La fièvre du gaz naturel gagne le Québec.

La fièvre du gaz naturel gagne le Québec.

Des résultats préliminaires annoncés comme des découvertes « significatives » dans la plaine du Saint-Laurent ont provoqué hier un feu d'artifice en Bourse qui s'est fait sentir jusqu'à Oslo.

Les actions de deux petites juniors québécoises, Gastem et Junex, sont parties en flèche à la Bourse de Toronto.

La première a bondi de 123 % pour se hisser à 2,50 $, tandis que Junex gagnait 58 % pour clôturer à 1,36 $, un gain qui s'ajoute au 32 % gagné la veille.

La folie a été un peu plus contenue à New York, où l'américaine Forest Oil Corporation, active au Québec, a gagné 2,08 $ US, ou 3,96 %.

L'albertaine Questerre Energy a aussi annoncé ses intérêts dans l'exploration de gaz au Québec et a été portée par la vague.

Son titre a gagné 37,8 % à Toronto pour atteindre 1,13 $, et a bondi de 96 % à Oslo où il s'échange aussi.

L'étincelle est venue de Denver, au Colorado, siège social de Forest Oil Corporation.

L'entreprise croit être assise sur des réserves potentielles de 4,1 trillions de pieds cubes de gaz naturel près de Bécancour et dans les régions de Yamaska et Contrecoeur.

Des chiffres qui en ont incité plusieurs à sortir leur calculatrice.

Avec le gaz naturel qui se vend actuellement autour de 10 $ pour 1000 pieds cubes, ces réserves pourraient valoir plus de 40 milliards US.

Les résultats dévoilés hier demeurent toutefois préliminaires.

Il faudra plusieurs forages additionnels et une étude de faisabilité pour voir si du gaz naturel sera un jour exploité dans les plaines du Saint-Laurent.

« On est encore au stade d'exploration », avertit d'ailleurs Vincent Paquet, analyste chez ING Investment Management, qui croit toutefois que c'est du sérieux.

« La façon dont c'est parti, il va y avoir de l'exploitation.

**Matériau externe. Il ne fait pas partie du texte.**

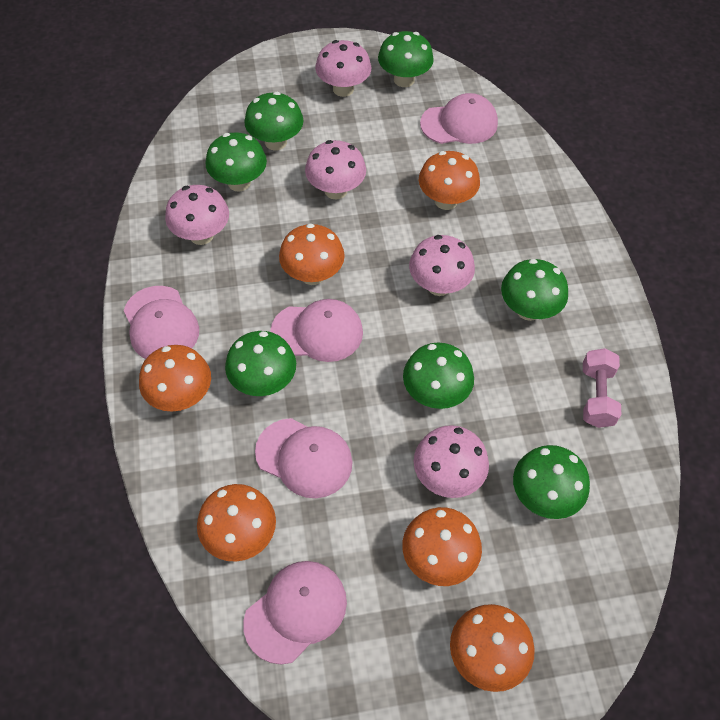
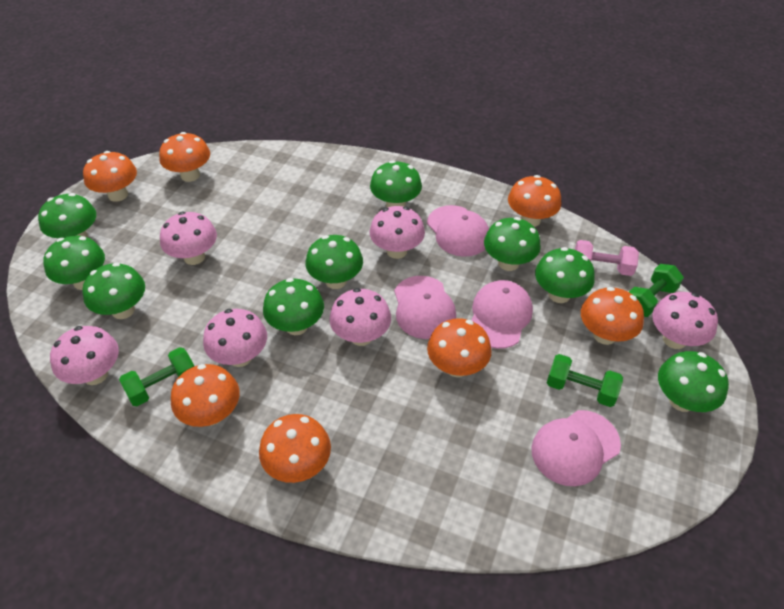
green dumbbell: 0 -> 3
green mushroom: 7 -> 9
orange mushroom: 6 -> 7
pink cap: 5 -> 4
pink mushroom: 5 -> 6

Ça peut devenir assez gros, assez longtemps », croit-il.

Jean Beaulieu, professeur au département de génie géologique à l'École polytechnique de Montréal, est quant à lui formel : il y a bel et bien du gaz naturel sous le sol entre Montréal et Québec.

« Juste à casser la roche avec un marteau, ça sent le pétrole. On sait que c'est riche », dit-il.

Le problème est de l'extraire.

La formation qui suscite l'intérêt s'appelle le « shale de l'Utica ».

Un shale est un genre d'éponge gorgée de gaz, mais dont l'exploitation est complexe.

La situation rappelle les sables bitumineux, dont le pétrole est plus difficile à extraire que dans les puits conventionnels.

Sauf que la technologie se développe.

En injectant de l'eau mêlée à du sable dans la roche, on parvient aujourd'hui à extraire le gaz naturel des shales.

Celui de Barnett, au Texas, se place par exemple au deuxième rang des plus gros producteurs de gaz naturel des États-Unis.

La société qui mène le bal au Québec, Forest Oil Corporation, est d'ailleurs active à Barnett.

Elle a signé des ententes avec Junex et Gastem, des sociétés de prospection québécoises qui avaient acquis plusieurs centaines de milliers d'acres dans les régions intéressantes.

« Ce qu'on a voulu faire, c'est d'acquérir énormément de terrain, puis s'associer avec une société majeure qui a beaucoup de capital », explique Dave Pépin, responsable des affaires corporatives.

Forest Oil Corporation entend creuser trois nouveaux puits à partir du mois de juin.

Dans l'éventualité de résultats positifs, l'exploitation pourrait démarrer dès l'an prochain, pour prendre toute son ampleur en 2010.

D'ici là, les juniors québécoises profitent de leur soudaine popularité.

« On a beaucoup d'amis aujourd'hui », admet Marc André Lavoie, de Gastem.

Selon des analystes d'UBS Investment Research cités par le Daily Oil Bulletin, l'engouement pourrait aussi gagner l'albertaine Talisman Energy.

L'entreprise possède 800 000 acres dans le shale de l'Utica, mais s'est toujours montrée réfractaire à exploiter du gaz naturel « non conventionnel ».

Les analystes font le pari que les récents chiffres lui feront changer d'avis.